11 de septiembre de 2026

Tras 56 años cerró DIN: otra empresa industrial que sucumbe ante la caída de la actividad y la falta de obras

Después de más de medio siglo, una planta industrial deja de producir y una estructura empresarial debe redistribuir sus recursos para sobrevivir. La historia de DIN no es solamente la de una compañía que cerró sus puertas: es también una señal sobre lo que ocurre cuando la actividad industrial pierde escala, las grandes obras no alcanzan para sostener la cadena de proveedores y las importaciones ganan terreno frente a una producción local con elevados niveles de capacidad ociosa.

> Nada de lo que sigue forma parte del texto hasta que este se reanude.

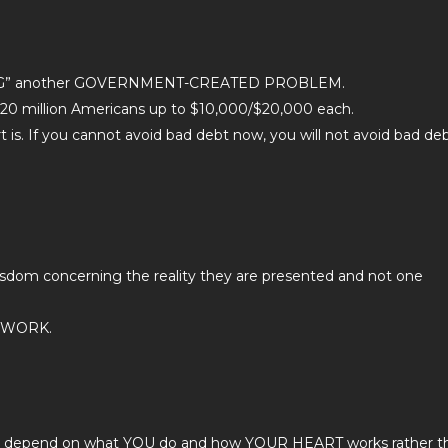
VING” another GOVERNMENT-CREATED PROBLEM.
20 million Americans up to $10,000/$20,000 each.
. If you cannot avoid bad debt now, you will not avoid bad de
isdom concerning the reality they are presented and not one
EWORK.
gely depend on what YOU do and how YOUR HEART works rather t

Después de 56 años de trayectoria, DIN S.A., una de las empresas argentinas con mayor experiencia en la fabricación y montaje de estructuras metálicas de acero, dejó de operar en su planta de Escobar.

El cierre se produjo en medio de un escenario de baja actividad industrial y como parte de la reestructuración encarada por el Grupo Govan, propietario de la compañía desde 2024.

La desaparición de DIN del mapa productivo vuelve a poner bajo la lupa la situación de una industria estrechamente vinculada con la construcción, la infraestructura, la energía y los grandes proyectos de inversión. No se trata de una empresa sin antecedentes: durante más de cinco décadas participó en más de 600 obras y llegó a intervenir en proyectos de gran envergadura tanto en la Argentina como en sectores estratégicos de la economía.

Fundada en 1970, DIN construyó una trayectoria que la convirtió en una referencia dentro del negocio de las estructuras de acero. Entre sus trabajos se encuentra el Hangar 5 de Aerolíneas Argentinas, en el aeropuerto internacional de Ezeiza, cuya estructura demandó más de 2.000 toneladas de acero.

La compañía también tuvo una participación relevante en la ampliación de la infraestructura aeroportuaria de Ezeiza, con trabajos en la nueva terminal de partidas conocida como el “Zeppelin”, donde realizó tareas de fabricación y montaje de estructuras metálicas de alta complejidad.

El recorrido de DIN incluyó además proyectos vinculados con la minería, la energía y el sector Oil & Gas. En San Juan participó de emprendimientos como Pascua Lama y Veladero, mientras que en Santa Cruz desarrolló trabajos relacionados con ENAP Sipetrol. Ese historial muestra la dimensión que llegó a alcanzar una firma que ahora deja de producir.

La decisión de cerrar la planta de Escobar está vinculada con la reorganización interna del Grupo Govan, que incorporó a DIN a mediados de 2024. Según la empresa, la reestructuración busca concentrar recursos en otras unidades del grupo y prepararlas para los próximos desafíos productivos.

En ese proceso, la compañía intentó preservar parte del empleo mediante el traslado de trabajadores hacia otros establecimientos. Para quienes no pudieron ser reubicados se implementaron acuerdos de retiro voluntario. Desde la empresa señalaron que el proceso se llevó adelante de manera gradual y consensuada.

Sin embargo, detrás de la explicación empresarial existe una cuestión de fondo: los negocios que justificaron las expectativas depositadas sobre DIN no alcanzaron el volumen previsto. Los proyectos vinculados principalmente con la minería no generaron el nivel de actividad esperado y el grupo decidió reasignar recursos hacia otras áreas.

El cierre también debe analizarse dentro de un escenario más amplio para la industria siderúrgica y metalúrgica argentina. La demanda continúa concentrada fundamentalmente en actividades como la energía y el agro, mientras sectores tradicionalmente importantes para el consumo de acero, como la construcción y la industria automotriz, atraviesan un período de debilidad.

La consecuencia es una mayor capacidad industrial ociosa, es decir, instalaciones y recursos productivos que existen pero no encuentran suficiente demanda para funcionar a pleno. A esa dificultad se suma la creciente competencia de productos importados, especialmente provenientes de China, cuyos precios y exceso de capacidad generan preocupación entre los fabricantes locales.

La Cámara Argentina del Acero viene reclamando medidas destinadas a mejorar la competitividad de la producción nacional mediante inversiones, incorporación de tecnología, innovación y una reducción de los costos que pesan sobre la industria. También advierte sobre la necesidad de enfrentar prácticas comerciales que puedan generar una competencia desigual para los productores argentinos.